- **DOCUMENT PASSAGE**:

☆ ☆ ☆ ☆ ☆ ☆ ☆

Thursday, 5 December 2019

Queensland Government gives Adani Group an early Christmas present worth up to $900 million in royalty deferrals


INSTITUTE FOR ENERGY ECONOMICS AND FINANCIAL ANALYSIS (IEEFA):

29 November 2019 (IEEFA Australia) – Queensland Treasury are expected to sign off on a massive early Christmas present worth up to $900m packaged as a seven-year royalty deferral – another term for a capital subsidy – for the Adani Group on 30 November 2019 (likely to be announced on 29 November), ironically on the one-year anniversary of Adani declaring it will self-fund its Carmichael thermal coal mine in the Galilee Basin, Queensland.
Adani Australia – part of the Adani Group of India – announced the Carmichael thermal coal mine would ‘stand on its own two feet’, without any subsidies, in November 2018.
One year later and the Adani Group is not only expected to receive a $900m royalty present from the Queensland government, but the Adani Group is also set to receive over $4.4 billion in total tax exemptions, deferrals and capital subsidies from taxpayers for the life of the Carmichael mine.

☆ ☆ ☆ ☆ ☆ ☆ ☆

- **DATA EXCERPTS**:
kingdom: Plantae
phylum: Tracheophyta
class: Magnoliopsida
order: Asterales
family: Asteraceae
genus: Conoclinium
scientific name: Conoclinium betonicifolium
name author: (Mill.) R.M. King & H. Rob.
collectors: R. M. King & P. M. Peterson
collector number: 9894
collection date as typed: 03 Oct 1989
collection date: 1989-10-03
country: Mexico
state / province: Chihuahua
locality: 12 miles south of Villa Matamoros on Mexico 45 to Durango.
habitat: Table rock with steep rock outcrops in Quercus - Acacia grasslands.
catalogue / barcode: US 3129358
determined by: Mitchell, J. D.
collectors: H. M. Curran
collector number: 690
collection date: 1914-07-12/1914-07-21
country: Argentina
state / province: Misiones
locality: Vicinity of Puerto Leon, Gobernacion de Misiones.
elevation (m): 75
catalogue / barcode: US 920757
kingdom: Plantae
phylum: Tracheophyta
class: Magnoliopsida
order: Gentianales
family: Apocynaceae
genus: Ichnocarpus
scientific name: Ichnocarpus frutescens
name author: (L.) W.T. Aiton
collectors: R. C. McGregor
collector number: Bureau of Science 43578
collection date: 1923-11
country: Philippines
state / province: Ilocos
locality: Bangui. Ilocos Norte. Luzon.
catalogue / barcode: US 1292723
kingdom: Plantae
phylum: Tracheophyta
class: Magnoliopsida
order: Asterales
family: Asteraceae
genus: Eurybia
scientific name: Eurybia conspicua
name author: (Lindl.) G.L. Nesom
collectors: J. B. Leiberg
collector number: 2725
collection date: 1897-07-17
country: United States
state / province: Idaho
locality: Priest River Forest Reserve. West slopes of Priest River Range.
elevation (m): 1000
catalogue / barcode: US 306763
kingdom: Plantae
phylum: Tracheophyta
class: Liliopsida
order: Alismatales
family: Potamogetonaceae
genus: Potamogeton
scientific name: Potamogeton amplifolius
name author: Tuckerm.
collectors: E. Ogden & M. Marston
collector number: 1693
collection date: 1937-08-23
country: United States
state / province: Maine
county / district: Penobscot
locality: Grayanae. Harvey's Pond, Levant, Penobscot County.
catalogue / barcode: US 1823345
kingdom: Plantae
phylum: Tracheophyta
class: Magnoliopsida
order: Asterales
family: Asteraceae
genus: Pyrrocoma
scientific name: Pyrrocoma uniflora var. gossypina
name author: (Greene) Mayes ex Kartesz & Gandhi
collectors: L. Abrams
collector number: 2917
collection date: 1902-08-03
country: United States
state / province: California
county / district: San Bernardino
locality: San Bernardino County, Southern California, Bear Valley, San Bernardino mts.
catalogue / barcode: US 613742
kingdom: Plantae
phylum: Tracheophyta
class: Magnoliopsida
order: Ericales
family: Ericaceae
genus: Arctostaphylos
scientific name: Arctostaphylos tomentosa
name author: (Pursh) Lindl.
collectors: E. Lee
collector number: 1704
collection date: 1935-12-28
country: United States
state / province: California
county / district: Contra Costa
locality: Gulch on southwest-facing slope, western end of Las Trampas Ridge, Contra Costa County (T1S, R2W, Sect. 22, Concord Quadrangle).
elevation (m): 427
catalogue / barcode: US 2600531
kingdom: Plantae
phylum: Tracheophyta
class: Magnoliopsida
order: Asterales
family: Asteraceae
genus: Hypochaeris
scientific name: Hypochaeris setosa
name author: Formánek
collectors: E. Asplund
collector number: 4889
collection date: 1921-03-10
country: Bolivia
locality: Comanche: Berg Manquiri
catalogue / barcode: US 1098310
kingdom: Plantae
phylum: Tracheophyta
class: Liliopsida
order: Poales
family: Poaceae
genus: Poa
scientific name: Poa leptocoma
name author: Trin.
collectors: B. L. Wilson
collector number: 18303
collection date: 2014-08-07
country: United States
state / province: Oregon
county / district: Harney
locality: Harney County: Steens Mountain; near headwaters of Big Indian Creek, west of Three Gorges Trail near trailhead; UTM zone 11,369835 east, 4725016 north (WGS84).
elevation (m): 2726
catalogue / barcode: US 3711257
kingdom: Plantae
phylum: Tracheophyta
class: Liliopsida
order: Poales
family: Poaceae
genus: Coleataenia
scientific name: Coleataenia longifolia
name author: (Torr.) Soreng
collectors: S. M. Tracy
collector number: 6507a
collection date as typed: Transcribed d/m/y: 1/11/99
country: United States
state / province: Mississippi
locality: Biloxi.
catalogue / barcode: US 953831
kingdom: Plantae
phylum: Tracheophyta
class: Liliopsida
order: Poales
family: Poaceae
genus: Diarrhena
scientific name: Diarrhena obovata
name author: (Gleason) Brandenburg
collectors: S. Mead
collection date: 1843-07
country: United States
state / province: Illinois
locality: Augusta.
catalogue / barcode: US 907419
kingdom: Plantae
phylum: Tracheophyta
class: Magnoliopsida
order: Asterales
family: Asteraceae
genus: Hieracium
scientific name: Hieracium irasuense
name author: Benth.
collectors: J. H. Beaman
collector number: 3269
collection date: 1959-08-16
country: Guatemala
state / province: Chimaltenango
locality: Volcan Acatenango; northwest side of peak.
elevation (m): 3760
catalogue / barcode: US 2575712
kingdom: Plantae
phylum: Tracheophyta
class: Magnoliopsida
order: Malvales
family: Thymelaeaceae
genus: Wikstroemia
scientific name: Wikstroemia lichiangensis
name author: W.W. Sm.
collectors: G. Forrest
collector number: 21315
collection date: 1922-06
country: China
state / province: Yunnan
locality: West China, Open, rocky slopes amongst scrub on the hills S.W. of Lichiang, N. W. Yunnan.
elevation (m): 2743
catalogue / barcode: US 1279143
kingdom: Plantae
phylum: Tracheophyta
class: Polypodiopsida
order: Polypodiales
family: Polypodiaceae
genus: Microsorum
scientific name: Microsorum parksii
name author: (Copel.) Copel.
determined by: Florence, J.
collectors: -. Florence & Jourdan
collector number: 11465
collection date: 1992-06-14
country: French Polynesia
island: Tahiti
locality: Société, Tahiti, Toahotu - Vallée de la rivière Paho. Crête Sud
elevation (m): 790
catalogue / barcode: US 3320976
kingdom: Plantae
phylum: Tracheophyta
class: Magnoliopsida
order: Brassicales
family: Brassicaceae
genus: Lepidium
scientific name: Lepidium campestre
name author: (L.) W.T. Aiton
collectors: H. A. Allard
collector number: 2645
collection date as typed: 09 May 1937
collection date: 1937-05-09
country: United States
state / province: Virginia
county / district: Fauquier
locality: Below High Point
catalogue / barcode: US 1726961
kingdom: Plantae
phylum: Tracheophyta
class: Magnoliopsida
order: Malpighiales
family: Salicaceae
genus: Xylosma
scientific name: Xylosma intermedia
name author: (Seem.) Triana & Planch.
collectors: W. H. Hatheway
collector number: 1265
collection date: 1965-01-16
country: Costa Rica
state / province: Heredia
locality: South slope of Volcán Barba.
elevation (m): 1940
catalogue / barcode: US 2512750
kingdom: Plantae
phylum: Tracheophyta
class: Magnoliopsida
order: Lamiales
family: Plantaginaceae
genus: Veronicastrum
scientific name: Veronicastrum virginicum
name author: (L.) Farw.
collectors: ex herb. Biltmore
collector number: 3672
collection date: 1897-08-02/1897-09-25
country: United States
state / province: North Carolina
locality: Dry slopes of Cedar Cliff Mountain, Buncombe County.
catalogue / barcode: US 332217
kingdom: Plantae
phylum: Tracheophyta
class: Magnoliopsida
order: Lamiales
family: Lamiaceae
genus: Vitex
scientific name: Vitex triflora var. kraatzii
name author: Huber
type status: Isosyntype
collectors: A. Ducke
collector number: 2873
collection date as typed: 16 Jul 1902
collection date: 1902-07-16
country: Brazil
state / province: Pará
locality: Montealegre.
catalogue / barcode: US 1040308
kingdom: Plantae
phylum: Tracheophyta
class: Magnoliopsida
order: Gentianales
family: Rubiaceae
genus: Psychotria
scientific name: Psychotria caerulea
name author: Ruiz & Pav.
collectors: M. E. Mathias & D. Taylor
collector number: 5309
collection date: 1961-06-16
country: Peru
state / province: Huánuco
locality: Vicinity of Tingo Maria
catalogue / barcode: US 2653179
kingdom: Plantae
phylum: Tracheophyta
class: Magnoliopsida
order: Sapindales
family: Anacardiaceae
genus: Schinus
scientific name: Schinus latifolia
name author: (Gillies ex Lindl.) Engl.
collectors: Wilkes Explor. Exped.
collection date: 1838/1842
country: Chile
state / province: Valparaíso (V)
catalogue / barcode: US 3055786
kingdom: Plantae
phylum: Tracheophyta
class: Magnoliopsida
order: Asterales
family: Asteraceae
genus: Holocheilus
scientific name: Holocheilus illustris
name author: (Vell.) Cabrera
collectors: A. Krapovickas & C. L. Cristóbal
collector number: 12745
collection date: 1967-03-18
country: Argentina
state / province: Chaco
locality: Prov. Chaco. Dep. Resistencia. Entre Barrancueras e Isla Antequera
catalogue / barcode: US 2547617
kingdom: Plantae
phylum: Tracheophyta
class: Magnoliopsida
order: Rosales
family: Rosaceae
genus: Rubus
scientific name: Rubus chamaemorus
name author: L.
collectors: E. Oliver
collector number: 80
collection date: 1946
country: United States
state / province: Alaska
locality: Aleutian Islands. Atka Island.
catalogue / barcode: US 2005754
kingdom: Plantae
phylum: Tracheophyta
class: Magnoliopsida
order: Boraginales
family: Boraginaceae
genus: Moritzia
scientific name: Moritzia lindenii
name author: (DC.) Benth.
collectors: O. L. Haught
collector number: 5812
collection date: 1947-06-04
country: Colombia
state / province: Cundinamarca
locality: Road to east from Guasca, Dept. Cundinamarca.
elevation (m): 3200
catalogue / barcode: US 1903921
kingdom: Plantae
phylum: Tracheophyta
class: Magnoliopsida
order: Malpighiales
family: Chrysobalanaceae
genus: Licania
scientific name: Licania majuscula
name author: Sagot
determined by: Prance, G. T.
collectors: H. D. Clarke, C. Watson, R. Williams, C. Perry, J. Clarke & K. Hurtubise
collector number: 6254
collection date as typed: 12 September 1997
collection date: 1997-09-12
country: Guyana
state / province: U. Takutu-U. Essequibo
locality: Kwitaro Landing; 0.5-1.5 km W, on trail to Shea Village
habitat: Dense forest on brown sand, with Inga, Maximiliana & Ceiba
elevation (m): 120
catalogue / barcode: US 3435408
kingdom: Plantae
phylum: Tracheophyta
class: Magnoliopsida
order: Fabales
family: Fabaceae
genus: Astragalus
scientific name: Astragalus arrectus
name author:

☆ ☆ ☆ ☆ ☆ ☆ ☆

- **REQUIRED TASK 1**: Does each statement below agree with the article on the Adani royalty deferral? Answer yes or no for each and quote the deciding words. (a) Adani Australia announced in November 2018 that the Carmichael mine would go ahead without subsidies. (b) The royalty deferral runs for ten years. (c) The Carmichael mine is in the Bowen Basin.
- **REQUIRED TASK 2**: Explain in one to three sentences why the article on the Adani royalty deferral calls the timing of the Treasury sign-off ironic.
- **REQUIRED TASK 3**: Please quote the stretch of the article on the Adani royalty deferral from "29 November 2019" through "in November 2018.".
Nothing in the lines is needed here.

- **TASK RESPONSE 1**:
(a) Yes: "‘stand on its own two feet’, without any subsidies, in November 2018"
(b) No: "a seven-year royalty deferral"
(c) No: "in the Galilee Basin, Queensland"

- **TASK RESPONSE 2**: The sign-off falls on the one-year anniversary of Adani declaring that it would self-fund its Carmichael thermal coal mine. The article calls the deferral "another term for a capital subsidy," and a year earlier Adani had said the mine would "stand on its own two feet" without any subsidies.

- **TASK RESPONSE 3**:
29 November 2019 (IEEFA Australia) – Queensland Treasury are expected to sign off on a massive early Christmas present worth up to $900m packaged as a seven-year royalty deferral – another term for a capital subsidy – for the Adani Group on 30 November 2019 (likely to be announced on 29 November), ironically on the one-year anniversary of Adani declaring it will self-fund its Carmichael thermal coal mine in the Galilee Basin, Queensland.
Adani Australia – part of the Adani Group of India – announced the Carmichael thermal coal mine would ‘stand on its own two feet’, without any subsidies, in November 2018.